The response was a tortured groan. Jesse pulled back the curtain and his heart clenched. The man who lay prone on the stained and foul-smelling bed bore little resemblance to his years' long friend. Only the gunmetal grizzle on the sagging jowls and the intelligent blue eyes revealed the man who had once been Colorado's most successful bounty hunter. The rest of him had been rendered unrecognizable by the slow, agonizing process of the disease on his body. Consumption.

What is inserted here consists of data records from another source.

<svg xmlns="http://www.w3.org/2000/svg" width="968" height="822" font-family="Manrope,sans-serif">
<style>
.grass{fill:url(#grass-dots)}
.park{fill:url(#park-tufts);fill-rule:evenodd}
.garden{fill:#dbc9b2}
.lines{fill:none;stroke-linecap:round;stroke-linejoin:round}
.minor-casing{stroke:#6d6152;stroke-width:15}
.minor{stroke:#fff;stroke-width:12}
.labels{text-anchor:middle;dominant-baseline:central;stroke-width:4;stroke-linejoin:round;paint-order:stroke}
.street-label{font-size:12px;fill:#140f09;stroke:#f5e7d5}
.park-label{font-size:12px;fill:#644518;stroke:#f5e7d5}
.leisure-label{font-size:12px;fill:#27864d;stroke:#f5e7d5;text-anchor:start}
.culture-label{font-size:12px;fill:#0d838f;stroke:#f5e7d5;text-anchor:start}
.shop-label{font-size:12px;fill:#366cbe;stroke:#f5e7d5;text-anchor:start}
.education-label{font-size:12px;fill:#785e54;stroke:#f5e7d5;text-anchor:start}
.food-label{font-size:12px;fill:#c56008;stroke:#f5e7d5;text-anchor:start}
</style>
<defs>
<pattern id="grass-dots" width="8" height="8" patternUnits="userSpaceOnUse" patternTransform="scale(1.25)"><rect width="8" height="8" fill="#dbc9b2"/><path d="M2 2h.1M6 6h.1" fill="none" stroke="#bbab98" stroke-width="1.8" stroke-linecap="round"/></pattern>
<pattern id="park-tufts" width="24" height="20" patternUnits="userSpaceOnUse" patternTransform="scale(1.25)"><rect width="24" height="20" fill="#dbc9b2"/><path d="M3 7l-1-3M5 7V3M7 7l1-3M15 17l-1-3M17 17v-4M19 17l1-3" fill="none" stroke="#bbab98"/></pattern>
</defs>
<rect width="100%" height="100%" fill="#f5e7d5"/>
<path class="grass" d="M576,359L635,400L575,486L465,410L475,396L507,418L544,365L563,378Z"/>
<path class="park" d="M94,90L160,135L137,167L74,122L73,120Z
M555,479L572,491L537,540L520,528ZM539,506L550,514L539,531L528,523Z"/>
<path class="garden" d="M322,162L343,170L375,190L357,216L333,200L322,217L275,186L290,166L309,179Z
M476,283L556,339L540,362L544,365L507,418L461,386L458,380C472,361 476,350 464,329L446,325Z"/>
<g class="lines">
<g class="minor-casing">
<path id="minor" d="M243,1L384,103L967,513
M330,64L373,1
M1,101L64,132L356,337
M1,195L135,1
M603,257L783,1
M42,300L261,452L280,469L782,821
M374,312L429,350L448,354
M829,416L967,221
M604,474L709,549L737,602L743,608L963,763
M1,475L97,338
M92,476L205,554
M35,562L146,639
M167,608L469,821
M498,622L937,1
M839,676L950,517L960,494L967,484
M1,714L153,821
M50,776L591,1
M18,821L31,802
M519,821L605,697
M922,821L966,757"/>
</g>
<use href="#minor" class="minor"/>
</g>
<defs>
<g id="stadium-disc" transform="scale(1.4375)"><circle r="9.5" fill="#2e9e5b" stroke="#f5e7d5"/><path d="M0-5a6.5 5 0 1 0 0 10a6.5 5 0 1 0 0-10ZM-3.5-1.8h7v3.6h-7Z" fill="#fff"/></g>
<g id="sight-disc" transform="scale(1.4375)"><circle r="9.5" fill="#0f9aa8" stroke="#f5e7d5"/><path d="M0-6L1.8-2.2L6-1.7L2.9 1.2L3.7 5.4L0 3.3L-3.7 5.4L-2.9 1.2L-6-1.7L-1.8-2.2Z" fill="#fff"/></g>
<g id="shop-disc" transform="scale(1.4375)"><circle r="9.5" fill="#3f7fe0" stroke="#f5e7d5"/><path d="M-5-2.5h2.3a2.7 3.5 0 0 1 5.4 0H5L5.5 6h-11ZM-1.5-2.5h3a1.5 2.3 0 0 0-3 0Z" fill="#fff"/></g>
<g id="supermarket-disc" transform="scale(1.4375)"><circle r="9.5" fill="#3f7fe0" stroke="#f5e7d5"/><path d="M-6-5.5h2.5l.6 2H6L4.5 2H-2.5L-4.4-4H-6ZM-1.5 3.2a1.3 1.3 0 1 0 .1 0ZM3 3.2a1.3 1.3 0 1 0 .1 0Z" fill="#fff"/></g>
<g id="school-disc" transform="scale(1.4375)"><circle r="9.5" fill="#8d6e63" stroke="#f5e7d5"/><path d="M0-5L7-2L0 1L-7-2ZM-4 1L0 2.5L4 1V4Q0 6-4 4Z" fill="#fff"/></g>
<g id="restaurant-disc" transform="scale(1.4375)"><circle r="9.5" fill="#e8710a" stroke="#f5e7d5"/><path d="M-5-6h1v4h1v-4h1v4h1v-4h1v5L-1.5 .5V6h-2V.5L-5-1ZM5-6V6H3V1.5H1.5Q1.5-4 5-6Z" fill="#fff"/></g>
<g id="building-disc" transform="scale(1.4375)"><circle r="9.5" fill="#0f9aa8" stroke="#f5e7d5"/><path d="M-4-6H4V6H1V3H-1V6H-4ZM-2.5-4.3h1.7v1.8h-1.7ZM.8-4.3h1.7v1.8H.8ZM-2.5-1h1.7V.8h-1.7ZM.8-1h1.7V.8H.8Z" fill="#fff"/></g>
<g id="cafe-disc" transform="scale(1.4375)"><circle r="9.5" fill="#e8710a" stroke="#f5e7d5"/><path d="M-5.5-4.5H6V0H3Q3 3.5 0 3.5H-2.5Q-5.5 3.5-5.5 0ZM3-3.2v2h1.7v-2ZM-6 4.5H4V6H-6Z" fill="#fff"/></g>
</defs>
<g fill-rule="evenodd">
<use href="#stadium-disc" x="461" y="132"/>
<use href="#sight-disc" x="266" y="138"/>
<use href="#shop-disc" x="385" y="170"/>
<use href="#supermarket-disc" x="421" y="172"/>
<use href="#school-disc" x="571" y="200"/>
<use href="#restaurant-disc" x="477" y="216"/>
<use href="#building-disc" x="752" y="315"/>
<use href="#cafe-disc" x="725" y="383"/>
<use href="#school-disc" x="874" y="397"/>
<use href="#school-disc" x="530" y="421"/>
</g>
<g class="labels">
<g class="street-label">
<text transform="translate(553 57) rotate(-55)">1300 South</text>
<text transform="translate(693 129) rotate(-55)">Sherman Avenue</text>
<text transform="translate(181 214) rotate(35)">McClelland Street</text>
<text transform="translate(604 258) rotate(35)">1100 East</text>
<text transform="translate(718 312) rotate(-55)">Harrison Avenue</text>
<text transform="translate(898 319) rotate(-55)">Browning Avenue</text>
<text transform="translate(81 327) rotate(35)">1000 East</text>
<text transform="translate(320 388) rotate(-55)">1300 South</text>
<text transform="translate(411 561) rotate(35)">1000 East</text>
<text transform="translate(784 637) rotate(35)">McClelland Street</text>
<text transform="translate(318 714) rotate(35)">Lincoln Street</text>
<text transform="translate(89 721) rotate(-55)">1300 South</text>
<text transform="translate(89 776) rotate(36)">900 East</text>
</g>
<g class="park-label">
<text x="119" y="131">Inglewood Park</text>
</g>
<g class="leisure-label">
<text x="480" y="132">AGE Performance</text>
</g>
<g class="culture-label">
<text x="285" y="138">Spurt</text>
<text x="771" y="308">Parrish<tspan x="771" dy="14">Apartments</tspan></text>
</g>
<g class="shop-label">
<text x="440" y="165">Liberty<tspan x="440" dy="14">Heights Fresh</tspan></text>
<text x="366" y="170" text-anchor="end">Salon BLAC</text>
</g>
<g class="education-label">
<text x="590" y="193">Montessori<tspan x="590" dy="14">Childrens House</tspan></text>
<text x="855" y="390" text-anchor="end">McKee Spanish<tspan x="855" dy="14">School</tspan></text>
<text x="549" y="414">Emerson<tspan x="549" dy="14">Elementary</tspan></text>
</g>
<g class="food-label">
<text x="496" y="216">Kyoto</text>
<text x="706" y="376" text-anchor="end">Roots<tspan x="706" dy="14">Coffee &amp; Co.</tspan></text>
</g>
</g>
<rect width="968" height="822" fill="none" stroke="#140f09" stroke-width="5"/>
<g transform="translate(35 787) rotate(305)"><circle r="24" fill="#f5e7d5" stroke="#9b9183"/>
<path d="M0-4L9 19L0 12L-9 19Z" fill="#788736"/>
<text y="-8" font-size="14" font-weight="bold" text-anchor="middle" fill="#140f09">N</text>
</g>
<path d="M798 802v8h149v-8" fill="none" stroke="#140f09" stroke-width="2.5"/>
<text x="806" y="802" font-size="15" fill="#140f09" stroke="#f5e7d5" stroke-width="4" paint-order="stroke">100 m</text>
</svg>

The deterioration of the lungs, accompanied by sweating, weight loss, and eventually coughing up blood. I'll never forget the day he told me. He stood as strong as ever, but there was fear in his eyes. He'd stared down the barrel of a gun, and into the maw of a rattlesnake, and never flinched. But it's no surprise. It wasn't the death he feared, but the dying.
“Jess…” the man wheezed. Then his attempt to speak dissolved into a fit of coughing that ended in a mouthful of red saliva being deposited into a filthy handkerchief. Jesse swallowed so he wouldn't gag at the sight.

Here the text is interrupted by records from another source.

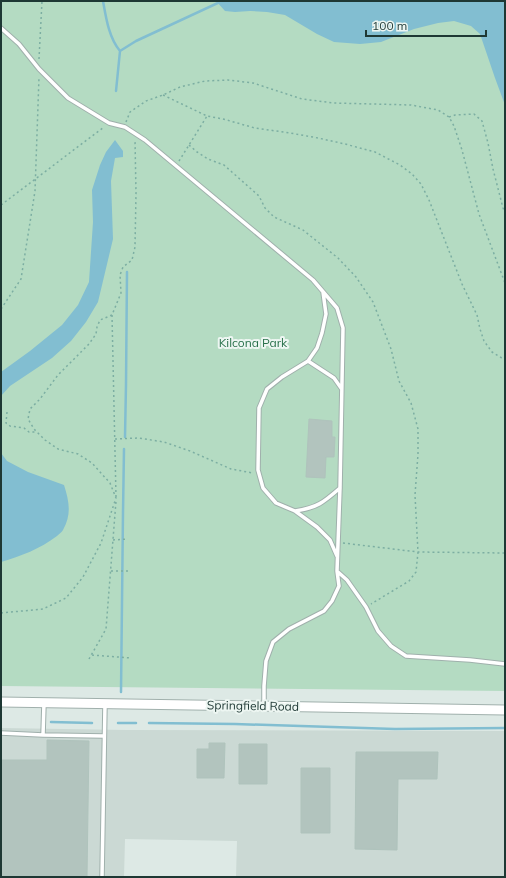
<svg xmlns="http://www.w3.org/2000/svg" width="506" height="878" font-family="Mulish,sans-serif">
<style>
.built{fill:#cbd9d4}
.green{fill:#b4dbc2}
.water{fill:#82bed1}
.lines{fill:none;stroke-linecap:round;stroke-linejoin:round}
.stream{stroke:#82bed1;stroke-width:2.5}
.building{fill:#b2c4be;stroke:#afc3bc}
.service-casing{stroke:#a0b0ac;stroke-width:5.5}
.tertiary-casing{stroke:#a0b0ac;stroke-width:11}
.path{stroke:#7caea2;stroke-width:1.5;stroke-dasharray:2 3;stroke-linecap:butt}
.service{stroke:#fff;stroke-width:3.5}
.tertiary{stroke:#fff;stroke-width:9}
.labels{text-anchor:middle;stroke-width:4;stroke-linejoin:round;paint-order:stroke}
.park-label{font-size:12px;fill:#28704a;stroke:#edf6f2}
.street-label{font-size:12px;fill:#1e3834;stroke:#edf6f2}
</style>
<rect width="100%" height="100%" fill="#dde9e5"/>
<!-- built -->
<path class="built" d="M1,728l125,2 379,1v146h-269l1,-36 -112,-2 -1,38h-123z"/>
<!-- green -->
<path class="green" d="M1,1h504v690l-504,-5z"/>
<!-- water -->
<path class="water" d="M216,1h289v104l-10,-27 -15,-44 -9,-8 -17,-5 -16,2 -24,6 -33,13 -21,2 -26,-2 -17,-8 -32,-19 -18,-3 -17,-1 -15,1 -10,-1z
M115,140l8,11v6l-8,1 -4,23 2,58 -15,63 -12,20 -15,19 -19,17 -42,28 -9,10v-24l29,-21 32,-26 16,-20 11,-23 4,-60 -1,-32 8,-25 6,-13z
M1,453l6,8 21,11 36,13c5,16 8,29 -1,45 -1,2 -4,4 -6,6 -17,13 -36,20 -56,26z"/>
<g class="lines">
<!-- stream -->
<path class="stream" d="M103,1c3,17 6,37 17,50
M116,91l4,-40 16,-10 86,-40
M125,437l1,-53 1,-112
M121,692l2,-180 1,-63
M51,722l41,1
M118,723h18
M149,723l86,1 160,5 110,-1"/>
</g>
<!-- building -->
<path class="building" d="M309,419l23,2v16h3l-1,20h-8l-1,21 -19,-1z
M47,740l42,1 -2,136h-86v-117h46z
M209,743h16l-1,35h-27v-29h12z
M239,744h28v40h-28z
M356,752h82l-1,27h-39l-1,71 -42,-1z
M301,768h29v65h-29z"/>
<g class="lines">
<!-- service casing -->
<g class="service-casing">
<path id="service" d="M1,28l18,16 20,25 29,29 41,25 16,4 20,13 168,140 24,28 6,20 -3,160 -3,83 2,15 -7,15 -8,10 -35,18 -16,13 -7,19 -2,25v20
M323,292l3,22 -4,19 -5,15 -9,13 -26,16 -15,12 -8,19 -1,62 5,18 13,15 19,8 22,16 13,13 7,16
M308,361l26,17 7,10
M295,511c22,-3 29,-9 45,-23
M338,572l9,8 19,27 12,24 13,15 15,10 64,4 35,4
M1,733l42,2 1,-32
M43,735l61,1
M102,877l3,-173"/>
</g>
<!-- tertiary casing -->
<g class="tertiary-casing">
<path id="tertiary" d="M1,702l504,8"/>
</g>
<!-- path -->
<path class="path" d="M39,59l3,-58
M163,95l44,21 16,3 32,9 35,5 28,5 27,6 30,8 25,13 12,9 9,10 8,16 33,84 15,31 3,14 4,12 8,11 13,8
M449,117l6,-2 19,-1 8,7 6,22 5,26 10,39 2,4
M126,122l4,-10 16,-11 17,-6 17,-8 25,-6 23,-1 25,3 49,16 32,4 77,2 27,5 11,7 5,9 8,24 17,64 26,69
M189,145l8,7 11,7 16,6 35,31 6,12 9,9 29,13 35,28 18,19 17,25 18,47 8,32 12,22 7,26v25l-3,41 3,57 -2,20 -7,9 -38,23
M179,161l28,-45
M1,205l103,-78
M1,309l20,-30 14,-88 4,-114
M112,315l4,182
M7,412l-1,11 4,3 14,2 5,4h8
M115,439l23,-1 26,4 26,9 41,18 22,4
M113,540l15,-1
M343,543l75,9 87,1
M111,571h17
M1,613l42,-4 23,-11 17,-21 18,-34 15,-45 -6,-15 -18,-20 -14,-9 -20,-5 -13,-9 -11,-11 -6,-10 2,-10 10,-10 18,-24 31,-31 7,-10 1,-7 3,-7 12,-5 9,-22 -1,-18 3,-8 9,-7 3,-13 1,-53 -1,-54
M92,655l39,3
M89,659l17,-30 10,-128"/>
<!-- service -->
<use href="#service" class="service"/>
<!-- tertiary -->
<use href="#tertiary" class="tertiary"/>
</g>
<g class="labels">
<!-- park labels -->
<g class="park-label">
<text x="253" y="347">Kilcona Park</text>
</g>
<!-- street labels -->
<g class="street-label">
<text transform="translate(253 706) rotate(1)" y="4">Springfield Road</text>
</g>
</g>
<!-- border -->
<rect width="506" height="878" fill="none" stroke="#1e3834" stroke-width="4"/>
<!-- scale -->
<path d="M366 30v6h120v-6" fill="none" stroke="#1e3834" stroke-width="2"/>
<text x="372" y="30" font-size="12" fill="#1e3834" stroke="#edf6f2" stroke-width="3" paint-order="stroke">100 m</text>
</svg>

“I'm here now, Clev,” Jesse told his friend. “I made it, like I promised.”
Clevis gasped, trying to draw air into what was left of his lungs. His face turned even paler and his lips took on a bluish tint. Jesse watched in alarm, not sure what, if anything, he could do to help, and whether his friend was going to expire on the spot, without uttering another word.
At last, the gasping subsided. Clevis gave a tremendous wheeze and fell back, exhausted, against the pillows. “Jesse,” he whispered at last. “I'm glad you're here. Won't be… long now.”
Jesse nodded. There was no point in denying the obvious. “You said you needed me to do something for you. What was it?” Jesse cringed. If merely articulating his name had nearly brought about Clevis' demise, how could he explain what kind of favor he wanted? But instead of speaking, Clev waved toward his bureau, set at the foot of his bed. Jesse noticed a slip of paper sitting on top.
Glad for something new to concentrate on, he retrieved the scrap, trying hard to ignore the pinkish fingerprints in the margins, and read.